Santiago, 16 (AE-ANSA) - A economia do Chile "está naufragando como o Titanic", opinou nesta quarta-feira (16) o influente empresário Felipe Lamarca, que responsabilizou o Banco Central pelo quadro recessivo que o país enfrenta.
Falando no seminário "Situação atual da indústria e da economia chilena e perspectivas futuras," Lamarca acusou o presidente do Banco Central, Carlos Massad, de ser "teimoso, duro e pouco humilde para reconhecer seus erros" no que se refere a medidas destinadas a reativar a economia nacional.
No entender de Lamarca, atual presidente da Sociedade de Fomento Fabril, é preciso que as autoridades da área econômica reduzam as taxas de juros para cerca de 5% (atualmente em 5,75%) e mantenham o câmbio em torno de 500 pesos (495 pesos por dólar hoje).

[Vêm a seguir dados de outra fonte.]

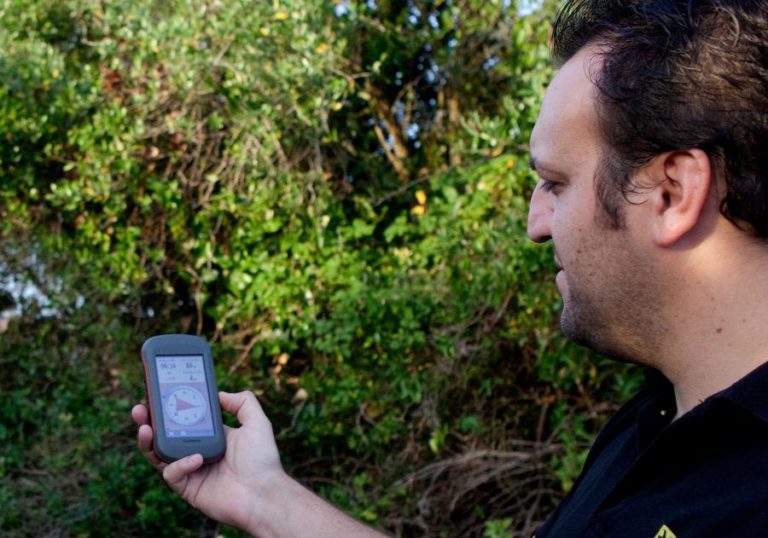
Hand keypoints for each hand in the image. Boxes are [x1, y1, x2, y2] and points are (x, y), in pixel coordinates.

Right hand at [132, 391, 284, 531]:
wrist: (264, 494)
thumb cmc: (263, 460)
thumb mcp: (257, 423)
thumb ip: (243, 402)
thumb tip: (219, 394)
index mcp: (211, 435)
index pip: (184, 418)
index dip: (170, 408)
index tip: (159, 393)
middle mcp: (197, 451)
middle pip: (164, 435)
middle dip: (148, 421)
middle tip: (140, 408)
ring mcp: (191, 470)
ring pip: (159, 455)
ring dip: (148, 441)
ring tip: (144, 427)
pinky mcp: (187, 488)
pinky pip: (172, 474)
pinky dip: (179, 464)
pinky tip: (195, 459)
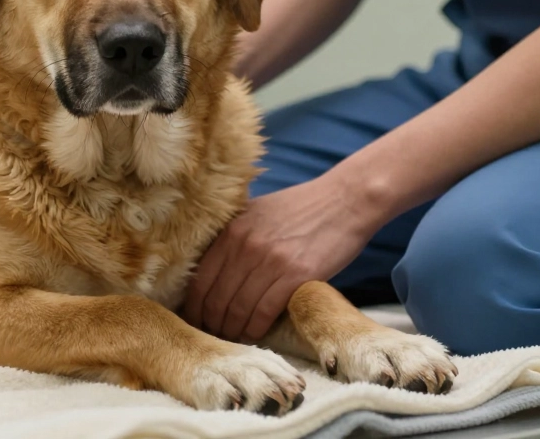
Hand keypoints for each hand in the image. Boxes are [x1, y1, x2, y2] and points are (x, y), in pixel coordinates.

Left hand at [184, 172, 382, 342]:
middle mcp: (245, 246)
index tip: (195, 321)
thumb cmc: (302, 209)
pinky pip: (264, 312)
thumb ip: (234, 237)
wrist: (345, 200)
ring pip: (238, 309)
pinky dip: (255, 329)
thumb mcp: (257, 214)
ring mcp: (270, 261)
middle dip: (211, 323)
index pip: (200, 279)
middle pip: (216, 298)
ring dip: (233, 331)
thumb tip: (211, 270)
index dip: (194, 306)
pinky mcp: (296, 275)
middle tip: (213, 336)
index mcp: (231, 231)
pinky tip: (254, 334)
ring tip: (233, 339)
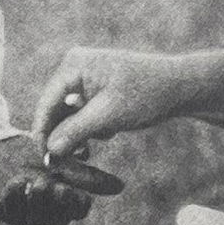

Ao mesmo tempo, Lamarca solicitou que o Ministério da Fazenda programe mês a mês os gastos do setor público, para que o Banco Central adote políticas de acordo com cifras concretas. Os gastos públicos do primeiro trimestre de 1999 aumentaram 7,2% no Chile, projetando-se, para fins de 1999, um índice em torno de 2 8%.
Entretanto, Massad admitiu que o anunciado Índice Mensal de Atividade Econômica (IMACEC) apresentará grande contração em abril, que será "superior a tudo o que se viu até agora".
Ele adiantou que é mais provável que a atividade registre, pelo terceiro trimestre consecutivo, um crescimento negativo no período abril-junho. Segundo todos os prognósticos de especialistas, a queda do IMACEC de abril será de aproximadamente 5%, a maior queda dos últimos 16 anos, comparável apenas às cifras da recessão de 1982.